To me, Confidence comes through wrestling: Helen Maroulis

Sports |  Suryaa Desk  | Published :

Mmbai : If you thought Dangal was inspiring stuff for budding female sportspersons across the world, you must listen to Helen Maroulis, who became the first-ever American to win a gold medal in women's freestyle wrestling at the Rio Olympics last year.


Greeting you with an infectious smile adorning her pretty face, the champion grappler who is on her maiden visit to India and apparently struggling to control the urge to gorge on some butter chicken, tells you how she was drawn to wrestling because she wasn't proving to be good enough at any other sport.


"I started wrestling when I was seven. Every other sport that I played I was asked to quit. So, gymnastic, ballet, diving...you know your 'girl sports...' instructors would ask my mom to not bring me back," Maroulis tells TOI on the sidelines of a promotional event for PWL-3 which gets underway in January. "I would just cry and shut down, and I didn't like being watched. So, people think that you only do women's wrestling if you're tough. Like only 'tough women' do it. But I say: 'No.' Because I had no toughness. In fact, I was shy and scared. Wrestling made me confident in myself. And that helps in all areas of life as a woman. You want to have confidence in your marriage, studies, relationships, business, and whatever you want to do. A sport like wrestling helps you teach that."


Besides her Olympic heroics, the 26-year-old grappler had also won a gold medal at the World Wrestling Championships in Las Vegas a couple of years ago, but there were challenges to overcome at the start of her career.
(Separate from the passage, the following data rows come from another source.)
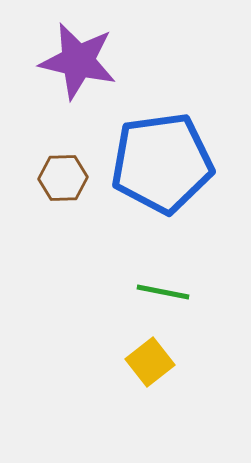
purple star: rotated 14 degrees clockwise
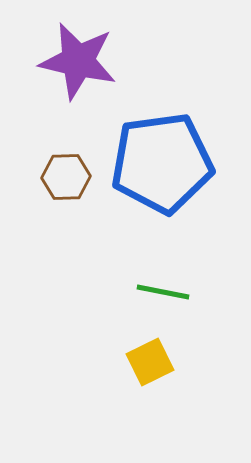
brown hexagon: moved 3 px right, 1 px up
yellow square: rotated 12 degrees clockwise
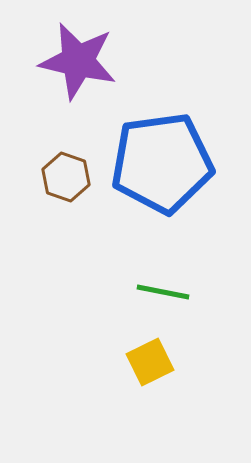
brown hexagon: rotated 21 degrees clockwise
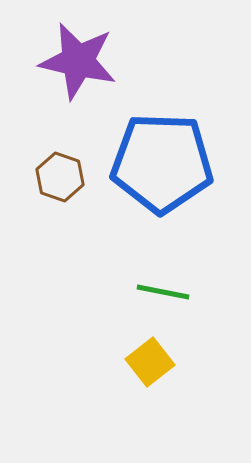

"After my first year of wrestling, my parents came to me and said: 'You've to quit wrestling.' This was back in 1999. They said: 'It's not an Olympic sport. There's no future. We don't want our daughter to grow up wrestling boys. You're in high school and that's weird. No way!'" recalls the Rockville-born-wrestler.


"And then two months later, they announced that women's wrestling was going to be in the Olympics. And so my parents came back to me and they said: 'If you want to do this, there's a future now. So, I was like: 'This is what I want to do.'"


As a budding grappler, Maroulis had to negotiate the challenges that tend to confront many girls who chose her sport. "Growing up, I had to wrestle with boys. And sometimes the boys were mean. Sometimes, the coaches and parents didn't like me. People said things, or they tried to hurt me or they tried to make me quit, or they wouldn't coach me," she says.